### Tasks to complete
a) Answer these from the forum thread on the DEH-80PRS pico fuse:
(i) What part number is given for the pico fuse?
(ii) How many amps does it take to open the circuit, according to the data sheet cited?
(iii) How many of the people WestCo talks to online have had issues with the 80prs?
b) From the forum thread on the DEH-80PRS pico fuse, reproduce the stretch from "After being ready" through "this particular headunit.".

━━━━━ Passage provided

# Pico Fuse DEH-80PRS



## Bloodyjames (Dec 7, 2013)

After being ready to finally install my tweeters when I plugged in the RCA's I heard a very nasty buzz and harsh pops as soon as I turned on the radio, even at 0 volume. Although this is only for the set of RCA's that manage the high frequencies. Both my sub and mids just have a slight whine from the engine. So I've come to the conclusion that it's the darn pico fuse after much research. I've opened up my DEH-80prs but now it seems I can't locate the pico fuse and can't seem to find anything on this particular headunit.


----------



## Thumper26 (Sep 23, 2005)

Check this out, this may help:

Pioneer headunit pico fuse fix *56k* - HondaCivicForum.com


----------



## turbo5upra (Oct 3, 2008)

Yours would be the first I've heard of blowing one (not to say they don't suffer from it)... did you confirm by grounding the RCA's?


----------



## WestCo (Aug 19, 2012)

I think it's sad that Pioneer persists in using Pico's when they know that they have issues.
At least 7 of the guys that I talk to online have had issues with the 80prs. I think for the price it's an OK sounding deck, but they skimped on the build quality and the face is so plastic...


----------



## ATOMICTECH62 (Jan 24, 2009)

Its P251.Its the small green rectangle on the bottom of the board.


----------



## ATOMICTECH62 (Jan 24, 2009)

The data sheet claims that Poly switch can take up to a 40 amp max surge pulse.It only takes .75 amps to open the circuit though and it should reset once it cools.Did you check the the grounds on the Deck with an ohm meter?

━━━━━━━━━━
━━━━━ Data segment

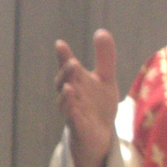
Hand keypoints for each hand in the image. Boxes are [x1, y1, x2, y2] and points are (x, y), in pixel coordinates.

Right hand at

━━━━━━━━━━

### Task solutions
a)
(i) P251
(ii) .75 amps
(iii) At least 7

b)
After being ready to finally install my tweeters when I plugged in the RCA's I heard a very nasty buzz and harsh pops as soon as I turned on the radio, even at 0 volume. Although this is only for the set of RCA's that manage the high frequencies. Both my sub and mids just have a slight whine from the engine. So I've come to the conclusion that it's the darn pico fuse after much research. I've opened up my DEH-80prs but now it seems I can't locate the pico fuse and can't seem to find anything on this particular headunit.